D.2.9 Conclusion

This hierarchical implementation of RCU reduces lock contention, avoids unnecessarily awakening dyntick-idle sleeping CPUs, while helping to debug Linux's hotplug-CPU code paths. This implementation is designed to handle single systems with thousands of CPUs, and on 64-bit systems has an architectural limitation of a quarter million CPUs, a limit I expect to be sufficient for at least the next few years.

This RCU implementation of course has some limitations:

  1. The force_quiescent_state() can scan the full set of CPUs with irqs disabled. This would be fatal in a real-time implementation of RCU, so if hierarchy ever needs to be introduced to preemptible RCU, some other approach will be required. It is possible that it will be problematic on 4,096-CPU systems, but actual testing on such systems is required to prove this one way or the other.

    On busy systems, the force_quiescent_state() scan would not be expected to happen, as CPUs should pass through quiescent states within three jiffies of the start of a quiescent state. On semi-busy systems, only the CPUs in dynticks-idle mode throughout would need to be scanned. In some cases, for example when a dynticks-idle CPU is handling an interrupt during a scan, subsequent scans are required. However, each such scan is performed separately, so scheduling latency is degraded by the overhead of only one such scan.

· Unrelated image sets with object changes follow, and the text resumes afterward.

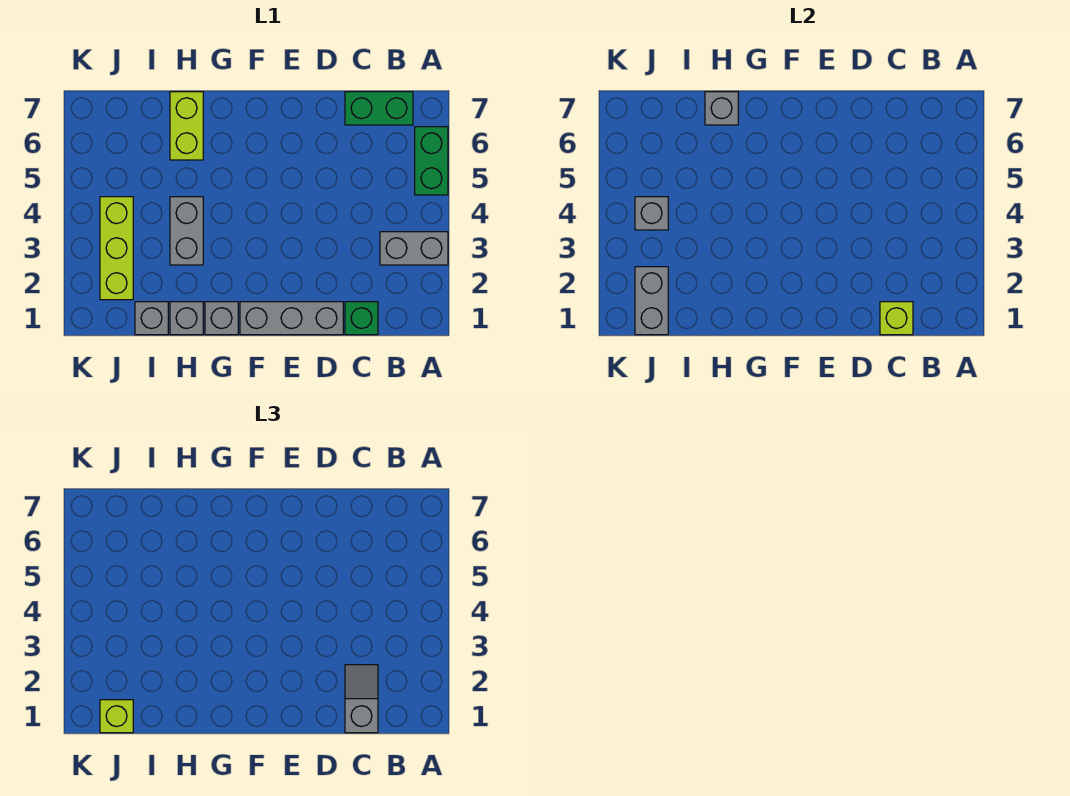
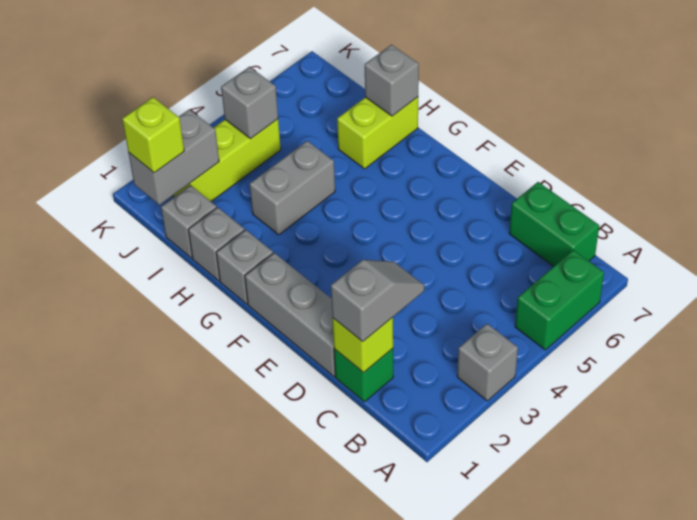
grey 1x2 brick [380,232,448,265] -> grey 1x1 brick [457,324,518,401]

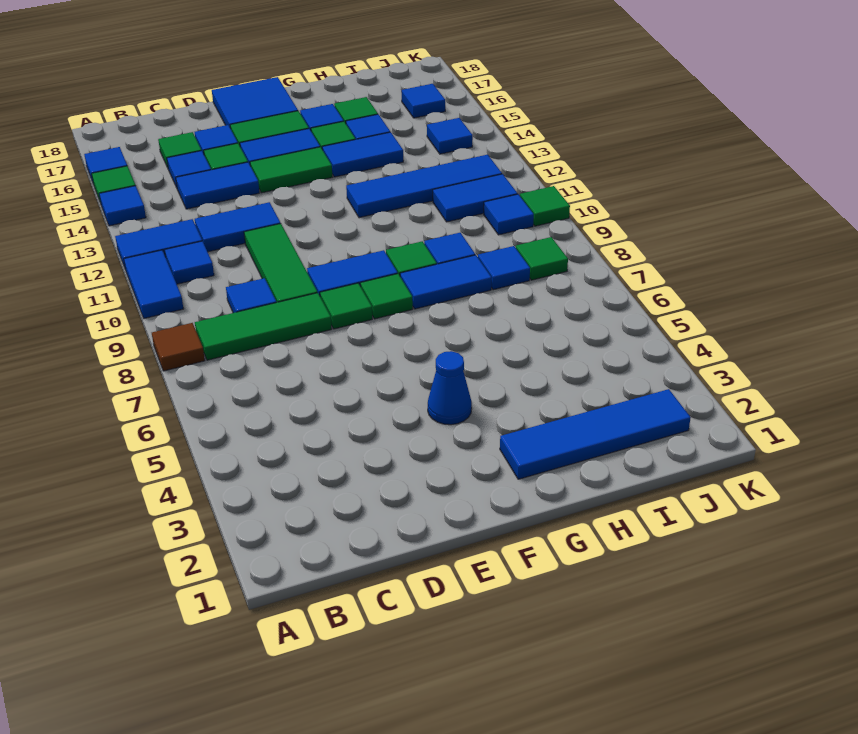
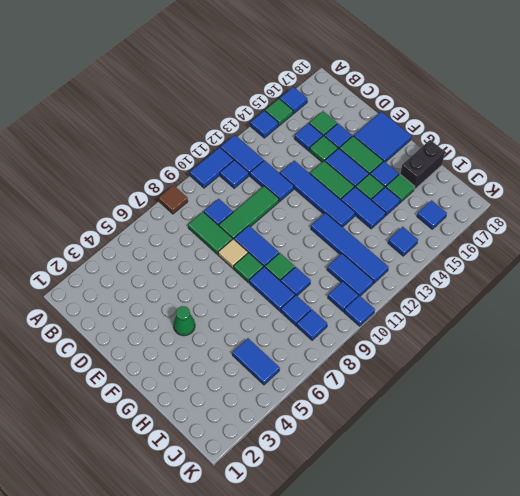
green 1x3 tile [195,293,332,360] -> green 1x2 tile [188,212,233,255]
blue 1x2 tile [176,162,259,209] -> blue 1x2 tile moved to [232,338,280,385]
green 1x1 tile [320,283,372,329] -> tan 1x1 tile [218,239,248,268]
blue 1x1 cone [428,351,472,425] -> green 1x1 cone [173,306,195,336]
blue 1x4 tile [500,389,691,479] -> blue 1x4 tile moved to [280,160,355,227]
none -> black 1x2 brick [400,140,445,190]
green 1x1 tile [516,237,568,280] -> blue 1x1 tile [297,310,327,340]
green 1x1 tile [520,186,570,226] -> blue 1x1 tile [344,296,375,326]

    If this scan proves problematic, one straightforward solution would be to do the scan incrementally. This would increase code complexity slightly and would also increase the time required to end a grace period, but would nonetheless be a likely solution.

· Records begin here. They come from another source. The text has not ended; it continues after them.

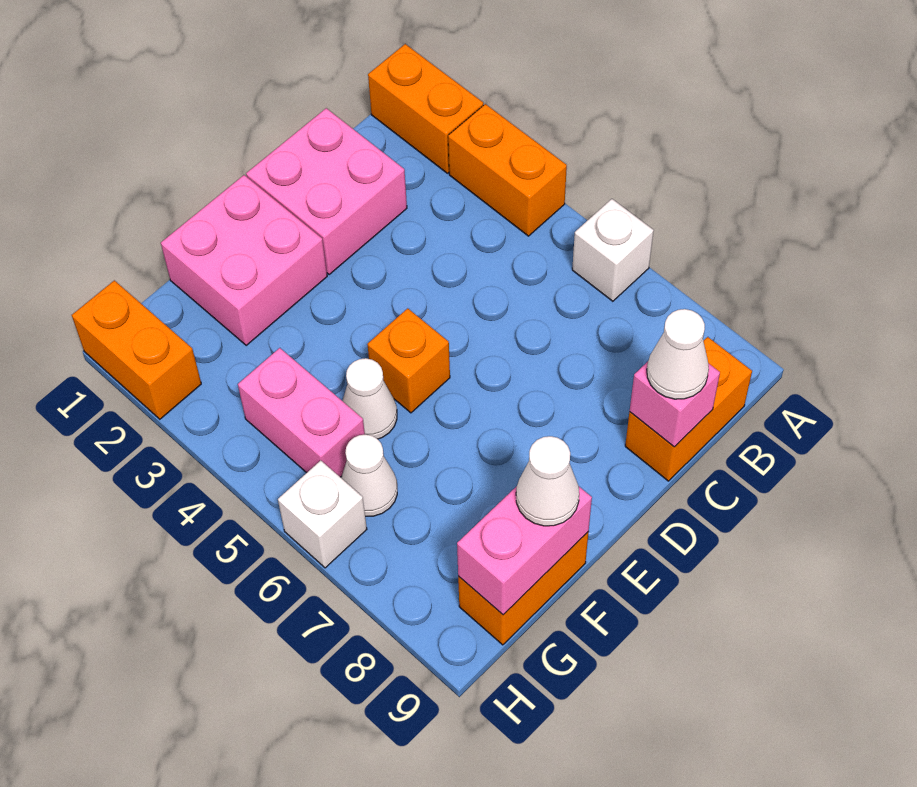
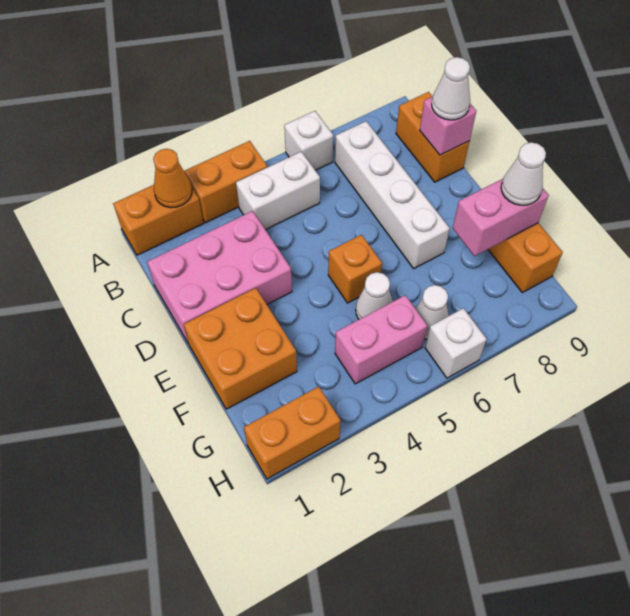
none -> orange 1x1 cone [153,149,192,208]
none -> white 1x2 brick [236,152,320,230]
none -> white 1x4 brick [335,121,450,268]
pink 2x2 brick [246,108,407,275] -> pink 2x3 brick [147,211,292,344]
pink 2x2 brick [161,175,327,345] -> orange 2x2 brick [184,288,297,409]
pink 1x2 brick [457,486,592,615] -> pink 1x2 brick turned to [453,179,549,256]

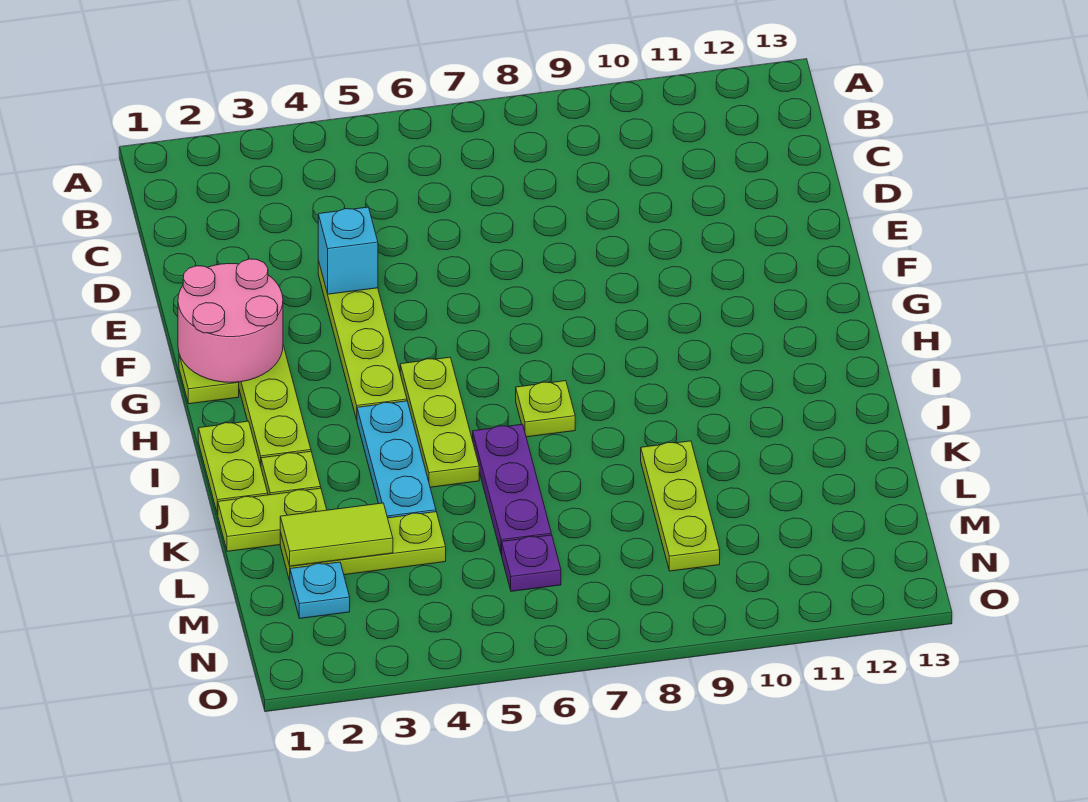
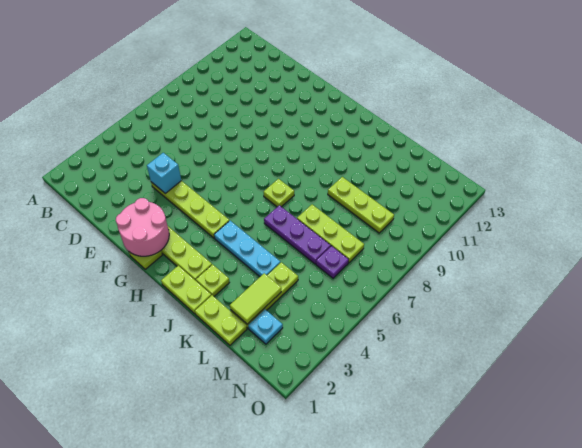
lime 1x3 plate [400,357,479,487] -> lime 1x3 plate moved to [297,205,364,263]
lime 1x2 plate [218,488,327,551] -> lime 1x2 plate turned to [195,295,247,345]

  2. The rcu_node hierarchy is created at compile time, and is therefore sized for the worst-case NR_CPUS number of CPUs. However, even for 4,096 CPUs, the rcu_node hierarchy consumes only 65 cache lines on a 64-bit machine (and just you try accommodating 4,096 CPUs on a 32-bit machine!). Of course, a kernel built with NR_CPUS=4096 running on a 16-CPU machine would use a two-level tree when a single-node tree would work just fine. Although this configuration would incur added locking overhead, this does not affect hot-path read-side code, so should not be a problem in practice.

  3. This patch does increase kernel text and data somewhat: the old Classic RCU implementation consumes 1,757 bytes of kernel text and 456 bytes of kernel data for a total of 2,213 bytes, while the new hierarchical RCU implementation consumes 4,006 bytes of kernel text and 624 bytes of kernel data for a total of 4,630 bytes on a NR_CPUS=4 system. This is a non-problem even for most embedded systems, which often come with hundreds of megabytes of main memory. However, if this is a problem for tiny embedded systems, it may be necessary to provide both ``scale up'' and ``scale down'' implementations of RCU.

This hierarchical RCU implementation should nevertheless be a vast improvement over Classic RCU for machines with hundreds of CPUs. After all, Classic RCU was designed for systems with only 16-32 CPUs.

At some point, it may be necessary to also apply hierarchy to the preemptible RCU implementation. This will be challenging due to the modular arithmetic used on the per-CPU counter pairs, but should be doable.

Paul E. McKenney 2011-12-16